One of my fondest memories of Thanksgivings past started on Wednesday night before Thanksgiving morning. Members of the church where my family attended would cover shoe boxes in colorful paper and bring them on Wednesday night. After Bible study, the boxes would be filled with fruit, nuts, and perhaps a piece or two of soft peppermint sticks. The name of a elderly member of the church, or a member who was a “shut-in” (the modern term is “homebound”) would be written on a card and tucked inside the box.

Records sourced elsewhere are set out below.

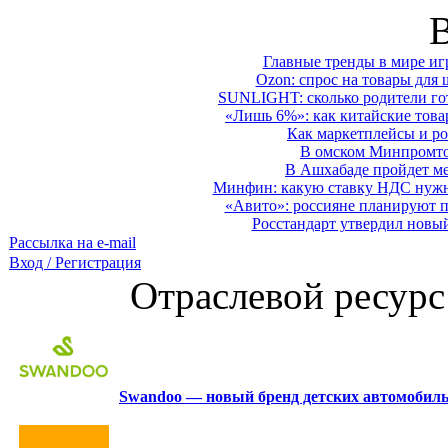
Главные тренды в мире иг
Ozon: спрос на товары для 
SUNLIGHT: сколько родители гот
«Лишь 6%»: как китайские това
Как маркетплейсы и ро
В омском Минпромтор
В Ашхабаде пройдет ме
Минфин: какую ставку НДС нужно
«Авито»: россияне планируют по
Росстандарт утвердил новы
Рассылка на e-mail
Вход / Регистрация
Отраслевой ресурс
Swandoo — новый бренд детских автомобиль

Bright and early the next morning, volunteers would go back to the church to pick up the boxes and distribute them. Many boxes were loaded into cars headed for various locations in the county where we lived. My daddy was one of the volunteers that distributed the boxes and every year he would bundle me up in my coat, hat and gloves (this was before global warming) and take me with him. My family and I lived less than a block from the church. In the surrounding two blocks there were at least six, maybe seven, widows living in that neighborhood, including both of my grandmothers. This neighborhood was where my daddy always distributed the Thanksgiving boxes. Even though I was young, I understood what it meant to those senior citizens to receive the basket. Each one of the “widow women,” as my grandmother called them, was always glad to see us. It wasn’t so much the fruit and nuts, although I’m sure they appreciated that. Rather, it was that someone remembered them. Someone thought about them and cared enough about them that they took the time out of their holiday to come by and visit for just a few minutes. . . to listen to them share about their Thanksgivings past, and about what they were thankful for that year.
All of those “widow women” have been gone for years now, and my parents have been gone for several years, as well. But the lesson I learned every year at Thanksgiving remains today “It is more blessed to give than to receive.”
May your Thanksgiving be filled with blessings from above!